What is a jailbreak?

A jailbreak is a crafted prompt that gets an LLM to bypass its safety training and produce content it was aligned to refuse, using role-play, obfuscation, or instruction-overriding tricks to defeat the model's guardrails.

A jailbreak is an adversarial prompt designed to make a language model violate its own safety policies, generating disallowed content, revealing hidden system prompts, or performing actions its alignment training was meant to prevent.
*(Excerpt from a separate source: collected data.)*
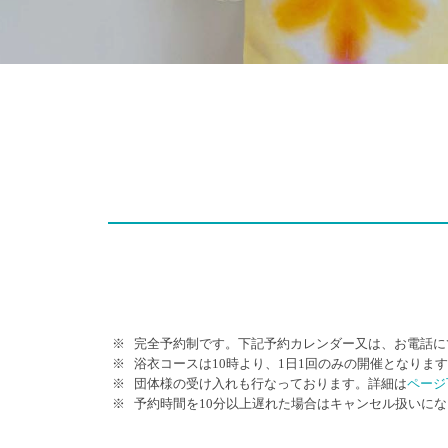
完全予約制です。下記予約カレンダー又は、お電話に
浴衣コースは10時より、1日1回のみの開催となりま
団体様の受け入れも行なっております。詳細は
ページ
予約時間を10分以上遅れた場合はキャンセル扱いに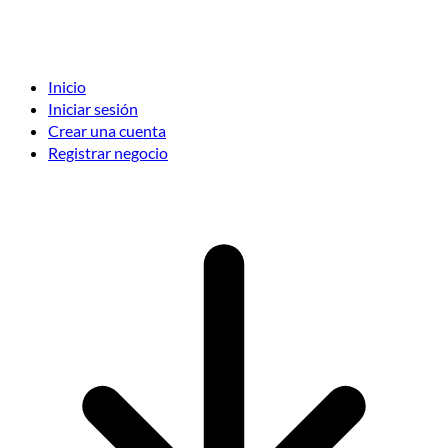
Inicio
Iniciar sesión
Crear una cuenta
Registrar negocio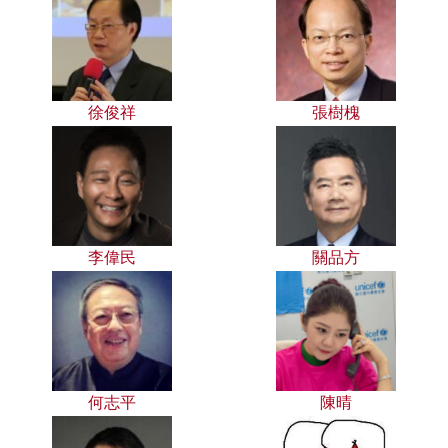
徐俊祥
張樹槐
李偉民
關品方
何志平
陳晴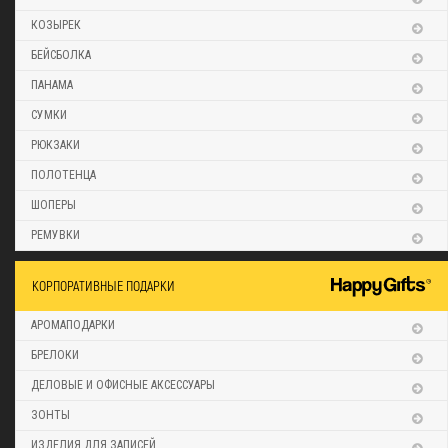
КОЗЫРЕК
БЕЙСБОЛКА
ПАНАМА
СУМКИ
РЮКЗАКИ
ПОЛОТЕНЦА
ШОПЕРЫ
РЕМУВКИ
КОРПОРАТИВНЫЕ ПОДАРКИ
АРОМАПОДАРКИ
БРЕЛОКИ
ДЕЛОВЫЕ И ОФИСНЫЕ АКСЕССУАРЫ
ЗОНТЫ
ИЗДЕЛИЯ ДЛЯ ЗАПИСЕЙ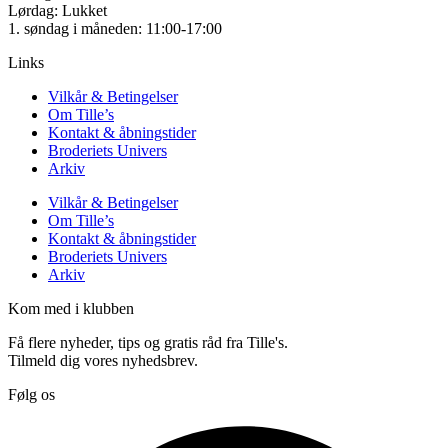
Lørdag: Lukket
1. søndag i måneden: 11:00-17:00
Links
Vilkår & Betingelser
Om Tille’s
Kontakt & åbningstider
Broderiets Univers
Arkiv
Vilkår & Betingelser
Om Tille’s
Kontakt & åbningstider
Broderiets Univers
Arkiv
Kom med i klubben
Få flere nyheder, tips og gratis råd fra Tille's.
Tilmeld dig vores nyhedsbrev.
Følg os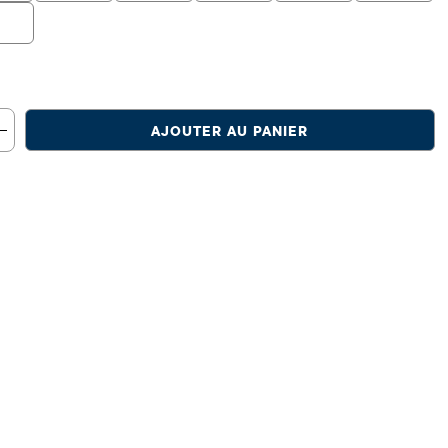
6
AJOUTER AU PANIER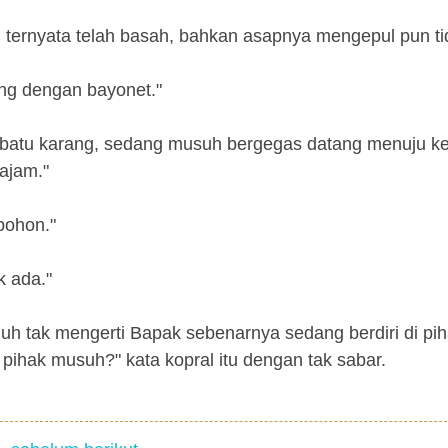
u ternyata telah basah, bahkan asapnya mengepul pun ti
ung dengan bayonet."
h batu karang, sedang musuh bergegas datang menuju k
ajam."
pohon."
k ada."
uh tak mengerti Bapak sebenarnya sedang berdiri di pih
i pihak musuh?" kata kopral itu dengan tak sabar.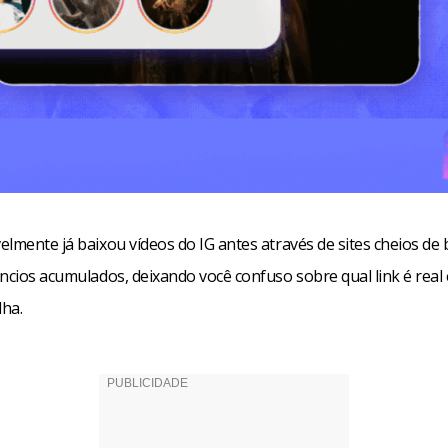
lmente já baixou vídeos do IG antes através de sites cheios de
ncios acumulados, deixando você confuso sobre qual link é real 
ha.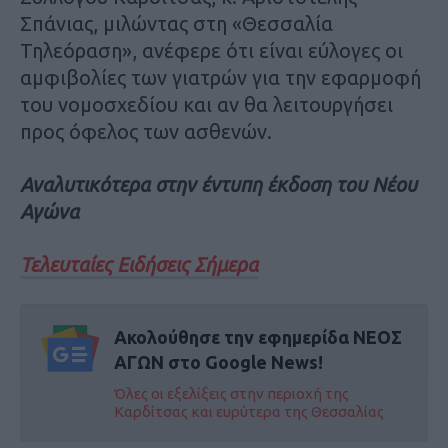
Σπάνιας, μιλώντας στη «Θεσσαλία
Τηλεόραση», ανέφερε ότι είναι εύλογες οι
αμφιβολίες των γιατρών για την εφαρμοφή
του νομοσχεδίου και αν θα λειτουργήσει
προς όφελος των ασθενών.
Αναλυτικότερα στην έντυπη έκδοση του Νέου
Αγώνα
Τελευταίες Ειδήσεις Σήμερα
Ακολούθησε την εφημερίδα ΝΕΟΣ
ΑΓΩΝ στο Google News!
Όλες οι εξελίξεις στην περιοχή της
Καρδίτσας και ευρύτερα της Θεσσαλίας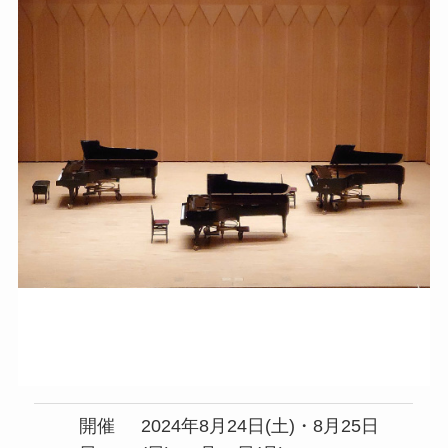
開催
2024年8月24日(土)・8月25日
Where prompt injection targets an agent's instruction-following over untrusted data, jailbreaks target the model's safety layer directly. Common techniques include role-play framing (asking the model to pretend it is an unrestricted persona), token-level obfuscation, encoding instructions in another language or format, and many-shot priming that floods the context with compliant examples. Jailbreaks are an evolving cat-and-mouse problem: providers patch known attacks through fine-tuning and added guardrails, and researchers find new ones through red-teaming. For teams building agents, the lesson is that the model's own refusals are a soft boundary, not a hard one. Real safety comes from system-level controls: scoping tool permissions, validating outputs, keeping humans in the loop for sensitive actions, and never relying on the model to be the only gatekeeper. A memory layer like Glen handles plain observations, not code execution, so even a jailbroken agent is constrained by the privileges of the surrounding system rather than by the model's goodwill.